Another likely objective is to get on record that a particular government is responsible for illicit cyber activity, thereby letting the world know of its culpability. This seems to be closer to the mark. Prior to May 2014, attribution made in public was mostly accusatory and based on speculation and suspicion, or at least without providing classified evidence to strengthen claims. Indictments have since changed that paradigm, purposefully made for global consumption and to make it clear who the charging state believes to be behind a specific incident. Since there is little hope that any of these individuals will be extradited to the United States, indictments seem less about arrest and prosecution and more about demonstrating capability to identify culprits by detailing their operations. Simply, punishment does not appear to be the primary motive.

Other states have now joined the public attribution bandwagon.
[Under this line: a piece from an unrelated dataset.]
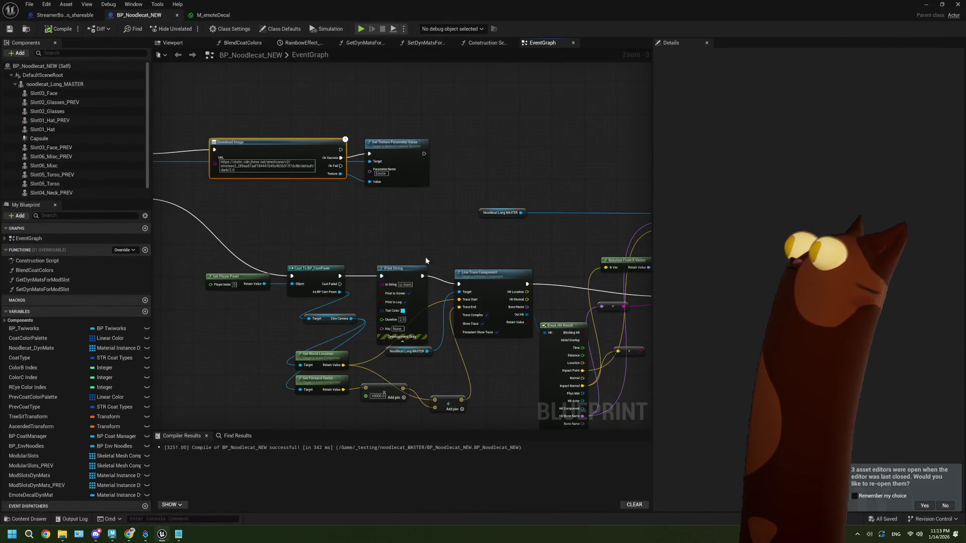
pyautogui.scroll(1, 414, 213)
In March 2020, Chinese computer security company Qihoo 360 reported that the CIA had been conducting an 11-year cyber espionage campaign against Chinese organizations and in April identified South Korean cyber espionage activity targeting Chinese health organizations for COVID-19 information. Qihoo 360 works closely with the Chinese government, which has prompted concerns with companies like Microsoft collaborating with the company. Although not an official arm of the Chinese government, its stature as a global cyber security leader and a primary supplier of security and monitoring equipment to the People’s Republic of China raises the question of how the company could be used as the voice for leadership. Iran, too, is no stranger to calling out perpetrators of cyber attacks, citing the United States and Israel for various cyber attacks. Even North Korea blamed the United States for knocking it off the Internet, after the former had accused North Korean hackers of attacking Sony in November 2014.
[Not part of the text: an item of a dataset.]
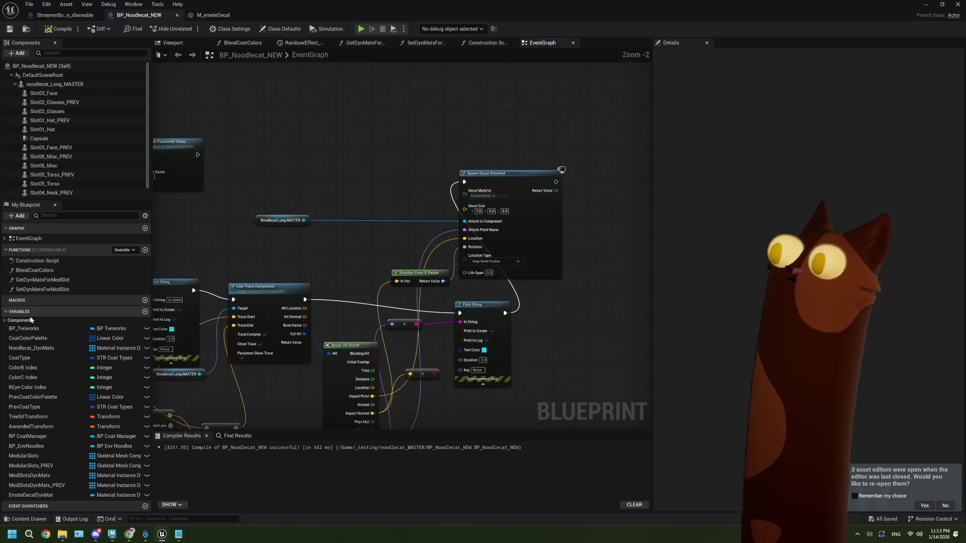
pyautogui.moveTo(43, 498); pyautogui.dragTo(322, 176)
It remains to be seen if or when other foreign governments will step up to the next level and levy cyber indictments against other countries. It is likely that they will wait and see how the United States fares with this approach and if any favorable results are realized. The recent removal of two Russian companies from indictment set forth by special counsel Robert Mueller illustrates a potential impediment to indictment strategy, further raising the question of its effectiveness at deterring future cyber incidents by state and/or state-related entities. One of the companies challenged the charges, hiring a law firm to defend it, marking the first time a defendant has been willing to go to court on a cyber-related indictment. The potential threat of exposing classified information was one reason provided for this result. The fact that the charges were dropped may encourage other indicted individuals and entities to follow suit, potentially derailing the strategy, reducing it to an exercise in making formal attribution.

Cyber operations were once clandestine and mysterious; now, states are emboldened to pull back the curtain and sanitize them in the public spotlight. What remains consistent for now is that public attribution—whether via accusation, indictment, or naming and shaming—has done little to change state behavior, decrease volume of activity, or deter future activity. It’s clear that any one approach—whether it be a legal action, economic influence, a retaliatory strike, or diplomatic engagement—is not a silver bullet, and should not be done independently of each other if any progress is to be made in how cyber space is used for and against states. They must be done in concert and in proportion to the inciting incident, and with a quantifiable, reachable, goal in mind. Absent that, the stakes are not high enough to incite the change that’s often talked about but never done. Perhaps states should consider the fable of the shepherd boy who called wolf before making public attribution. Calling wolf frequently does not get the volume of support to stop the threat; rather, it numbs ears so that they don’t listen and ignore signs that that pack is closing in.